[[ Provided entries open ]]
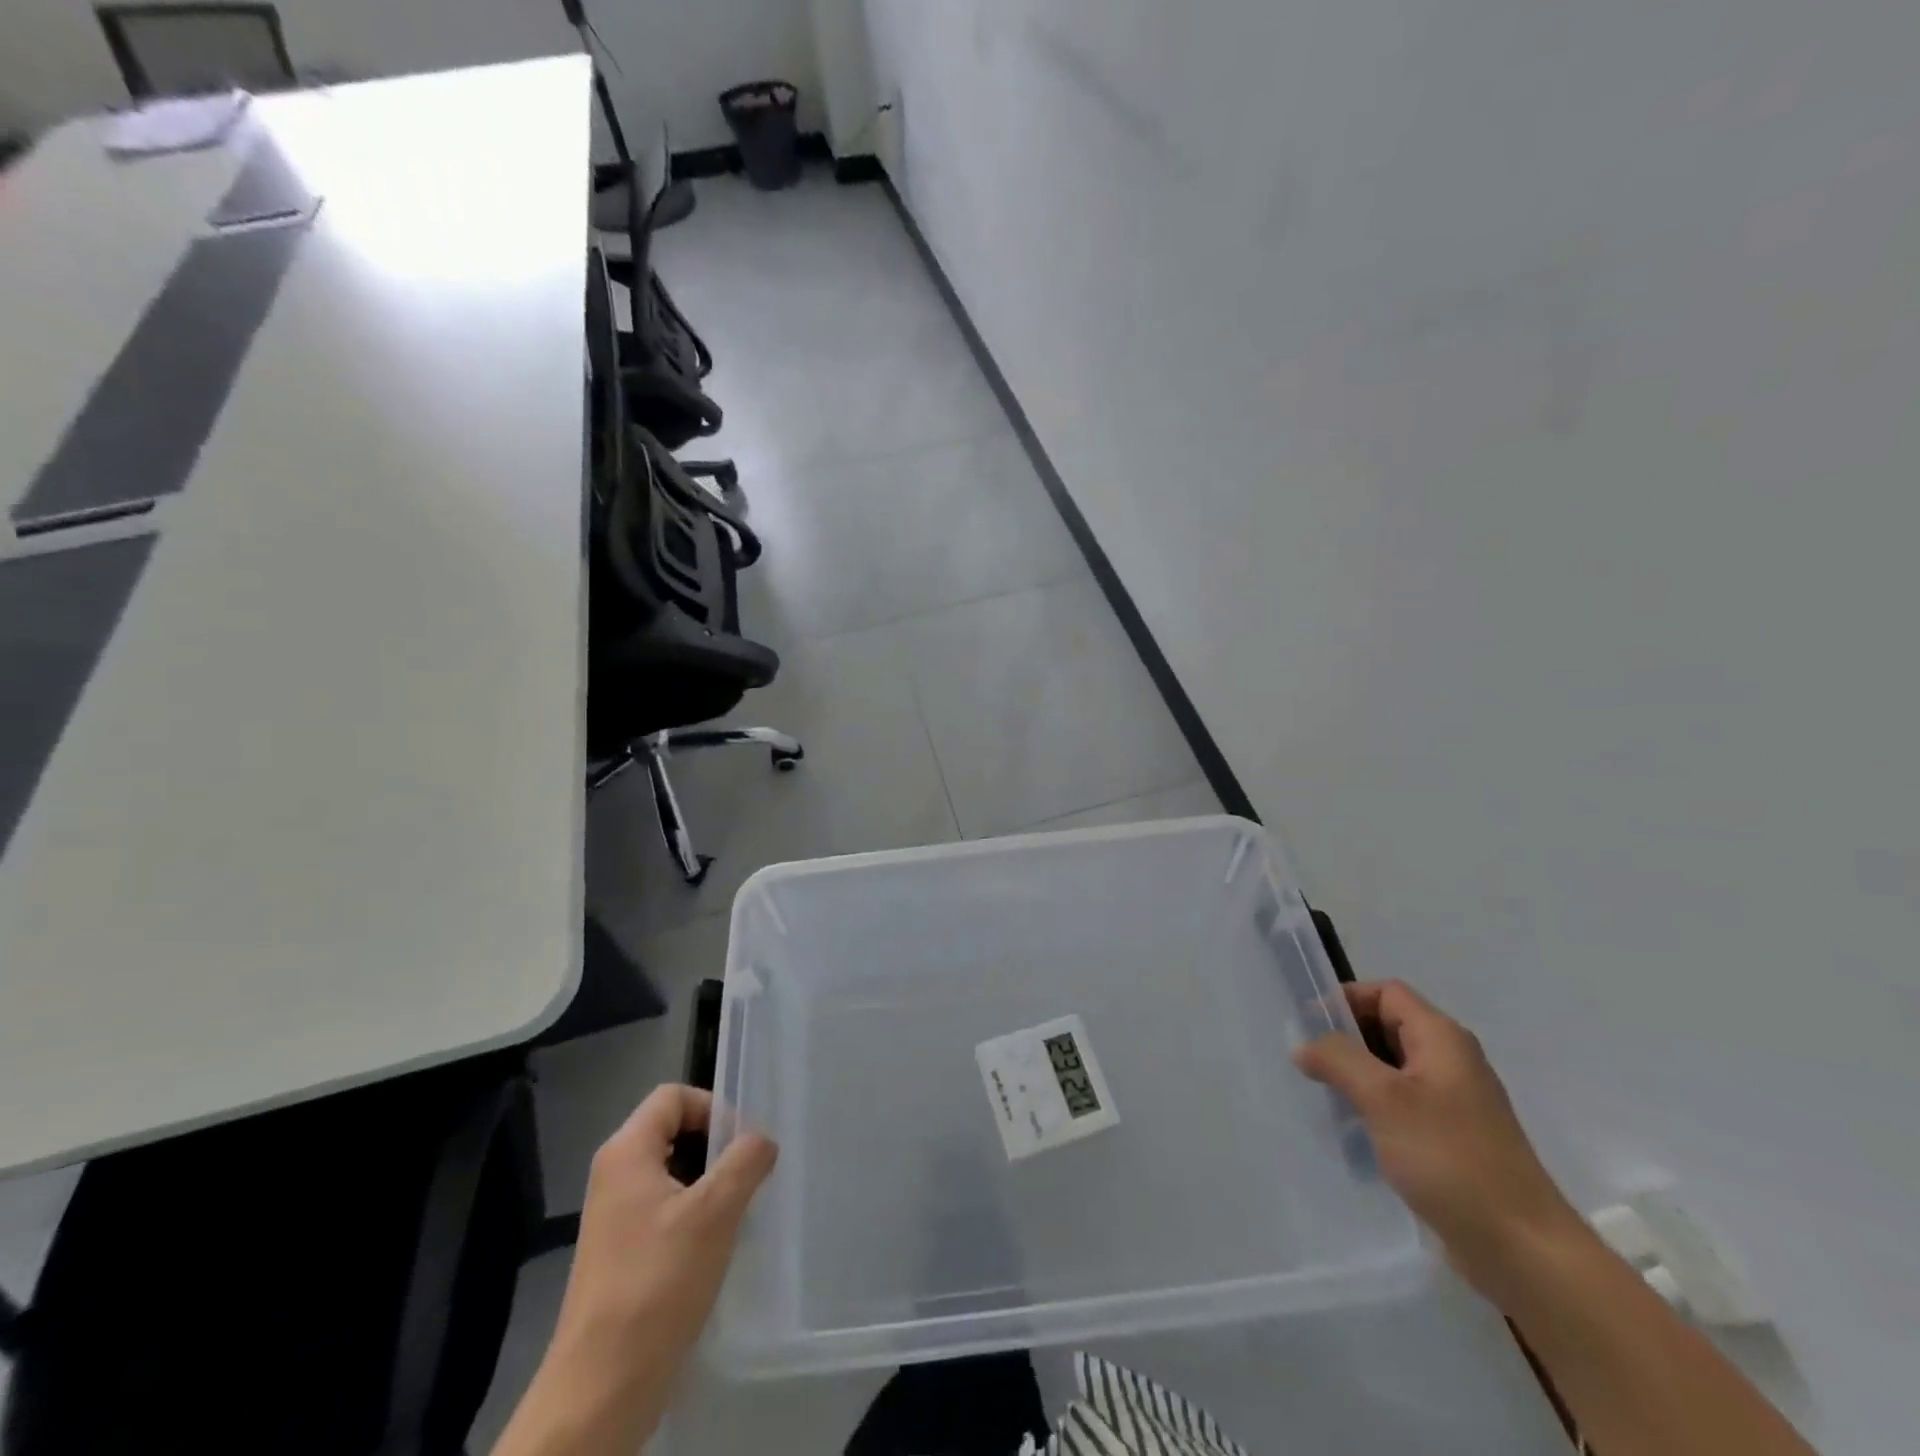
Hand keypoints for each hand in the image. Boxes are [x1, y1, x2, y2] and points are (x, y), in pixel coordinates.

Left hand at [495, 1086, 775, 1455]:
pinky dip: (695, 1214)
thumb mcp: (714, 1212)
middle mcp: (614, 1174)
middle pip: (673, 1130)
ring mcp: (614, 1216)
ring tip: (739, 1210)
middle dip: (716, 1147)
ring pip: (673, 1172)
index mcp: (626, 1152)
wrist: (601, 1388)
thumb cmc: (657, 1284)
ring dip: (710, 1183)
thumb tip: (762, 1140)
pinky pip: (665, 1209)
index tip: (743, 1142)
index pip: (673, 1096)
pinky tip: (717, 1245)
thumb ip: (745, 1161)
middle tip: (749, 1175)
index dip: (713, 1107)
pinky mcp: (621, 1252)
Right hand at [1293, 980, 1584, 1302]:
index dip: (1345, 1000)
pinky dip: (1374, 1108)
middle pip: (1387, 1027)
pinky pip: (1402, 1105)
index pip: (1385, 993)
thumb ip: (1338, 1059)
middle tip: (1309, 1065)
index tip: (1308, 1027)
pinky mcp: (1452, 1138)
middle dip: (1346, 1040)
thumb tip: (1304, 1045)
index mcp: (1442, 1038)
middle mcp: (1451, 1060)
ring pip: (1391, 1069)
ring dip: (1356, 1076)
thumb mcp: (1383, 1098)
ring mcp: (1454, 1102)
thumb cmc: (1451, 1158)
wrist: (1523, 1250)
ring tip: (1325, 1099)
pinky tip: (1354, 1133)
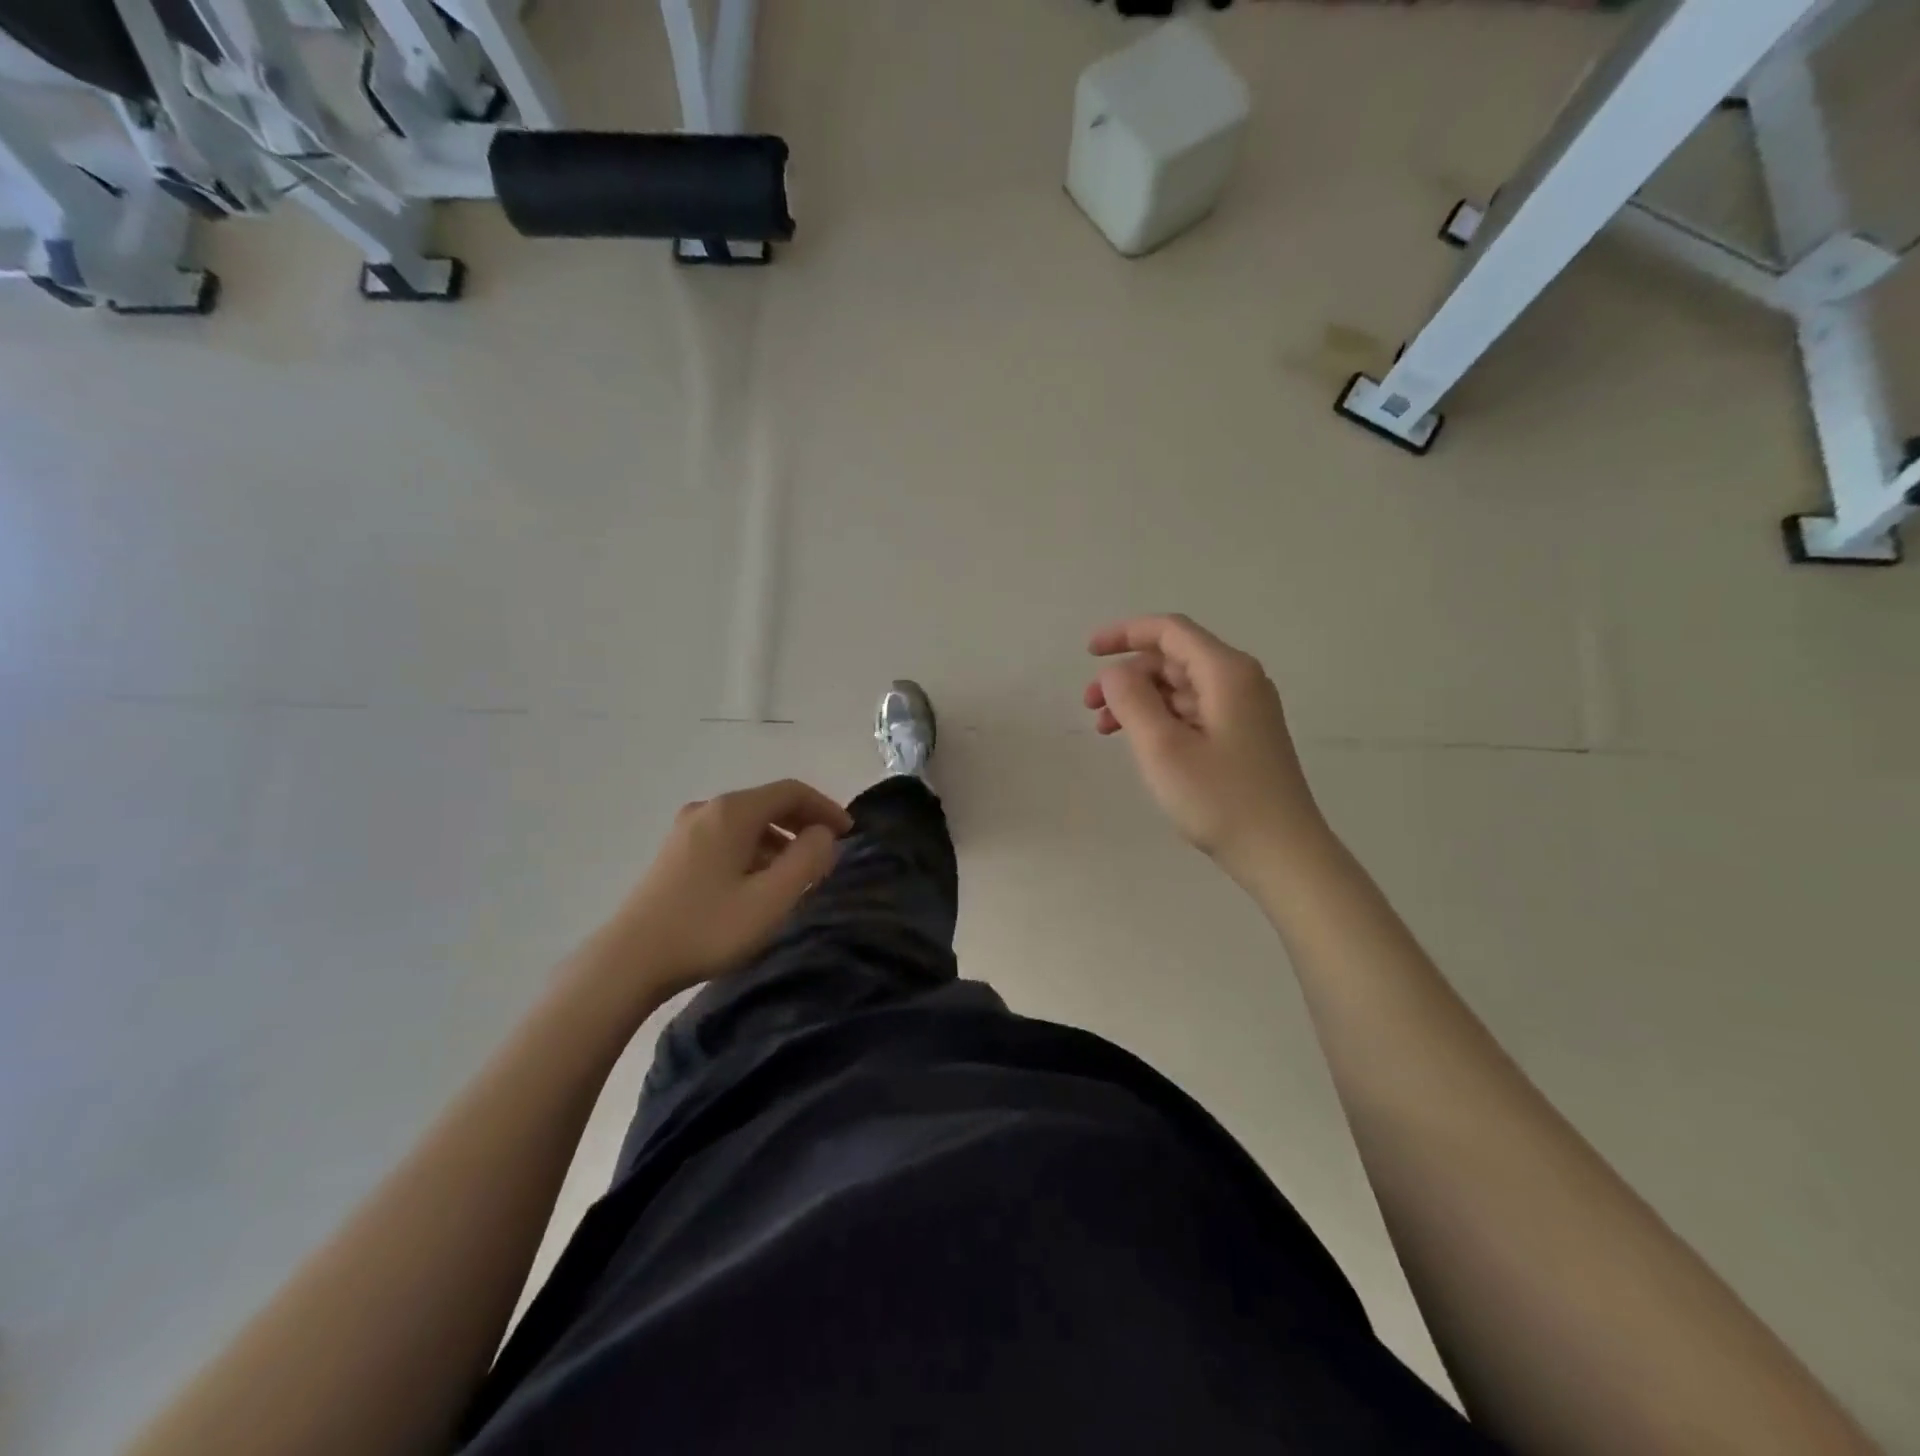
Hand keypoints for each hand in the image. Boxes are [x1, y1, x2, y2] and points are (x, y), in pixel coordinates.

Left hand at [606, 779, 853, 998]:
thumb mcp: (772, 899)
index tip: (848, 833)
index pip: (791, 791)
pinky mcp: (675, 852)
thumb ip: (807, 860)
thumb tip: (823, 834)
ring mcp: (687, 829)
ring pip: (747, 822)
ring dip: (780, 839)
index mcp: (733, 812)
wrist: (629, 961)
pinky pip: (728, 837)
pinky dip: (755, 849)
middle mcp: (709, 809)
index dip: (825, 807)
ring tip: (798, 873)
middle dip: (804, 822)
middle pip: (768, 802)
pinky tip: (759, 882)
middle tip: (828, 851)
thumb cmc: (708, 928)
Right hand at [1086, 614, 1327, 880]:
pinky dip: (1160, 718)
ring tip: (1105, 729)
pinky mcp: (1242, 736)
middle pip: (1173, 658)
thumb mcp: (1163, 748)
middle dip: (1127, 675)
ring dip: (1139, 700)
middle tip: (1089, 706)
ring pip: (1180, 687)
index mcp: (1226, 672)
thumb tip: (1114, 673)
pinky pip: (1193, 711)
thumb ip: (1132, 700)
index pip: (1169, 631)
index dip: (1125, 634)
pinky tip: (1139, 743)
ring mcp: (1244, 710)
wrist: (1282, 854)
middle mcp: (1240, 681)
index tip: (1088, 652)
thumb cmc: (1221, 799)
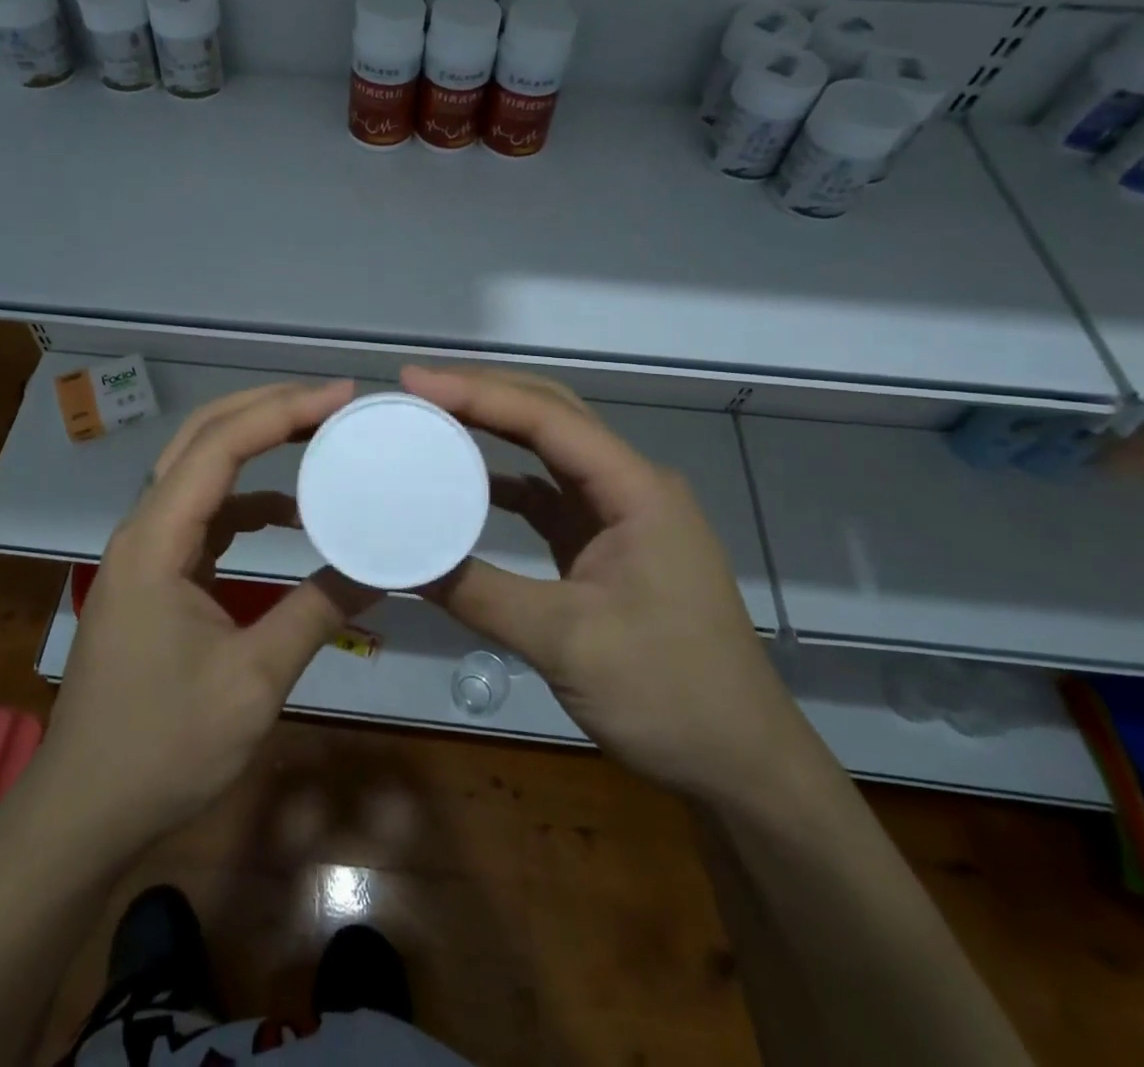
[[ Provided entries closed ]]
Work to complete:
An exact copy of every entry, pictures left out, is what to write here.

Output below:
Hand keypoints for each hand in the image. Boxes are [x1, y1, x2, y2] and points are (x, y), in pixel coordinates.

Left hand at [495, 1086, 775, 1455]:
pinky dip: (695, 1214)
thumb mcp: (714, 1212)
middle mcp: (614, 1174)
middle pip: (673, 1130)
ring mcp: (614, 1216)
ring tip: (739, 1210)
middle dip: (716, 1147)
ring pip: (673, 1172)
index mcp: (626, 1152)
wrist: (601, 1388)
thumb cmc: (657, 1284)
ring dip: (710, 1183)
thumb tip: (762, 1140)
pinky pip: (665, 1209)
index tip: (743, 1142)
index pip: (673, 1096)
pinky tip: (717, 1245)
thumb ip: (745, 1161)
middle tip: (749, 1175)
index dip: (713, 1107)
pinky mcp: (621, 1252)
Right hand at [1293, 980, 1584, 1302]:
index dip: (1345, 1000)
pinky dip: (1374, 1108)
middle pip: (1387, 1027)
pinky pip: (1402, 1105)
index pip: (1385, 993)
thumb ip: (1338, 1059)
middle tip: (1309, 1065)
index tip: (1308, 1027)
pinky mcp: (1452, 1138)
middle dip: (1346, 1040)
thumb tip: (1304, 1045)
index mcp: (1442, 1038)
middle mcp: (1451, 1060)
ring pip: (1391, 1069)
ring dip: (1356, 1076)
thumb mcp: (1383, 1098)
ring mcp: (1454, 1102)
thumb cmc: (1451, 1158)
wrist: (1523, 1250)
ring tip: (1325, 1099)
pinky tip: (1354, 1133)
Hand keypoints for each hand in the image. Boxes are [x1, y1, x2, y2] and points are (x, y), in pixel coordinates.

Left hand at [606, 779, 853, 998]:
thumb mcp: (772, 899)
index tip: (848, 833)
index pip: (791, 791)
pinky mcp: (675, 852)
thumb ip: (807, 860)
thumb tip: (823, 834)
ring mcp: (687, 829)
ring pip: (747, 822)
ring dip: (780, 839)
index mcp: (733, 812)
wrist: (629, 961)
pinky pip: (728, 837)
pinky dip: (755, 849)
middle mcp: (709, 809)
index dip: (825, 807)
ring tip: (798, 873)
middle dip: (804, 822)
middle pip: (768, 802)
pinky tip: (759, 882)
middle tip: (828, 851)
thumb cmc: (708, 928)
Right hand at [1086, 614, 1327, 880]:
pinky dip: (1160, 718)
ring tip: (1105, 729)
pinky mcp: (1242, 736)
middle pip: (1173, 658)
thumb mcp: (1163, 748)
middle dip: (1127, 675)
ring dip: (1139, 700)
middle tip: (1089, 706)
ring pip: (1180, 687)
index mcp: (1226, 672)
thumb tip: (1114, 673)
pinky pip: (1193, 711)
thumb ip: (1132, 700)
index pip: (1169, 631)
index dip: (1125, 634)
pinky tip: (1139, 743)
ring mcp: (1244, 710)
wrist: (1282, 854)
middle mcp: (1240, 681)
index tip: (1088, 652)
thumb cmc: (1221, 799)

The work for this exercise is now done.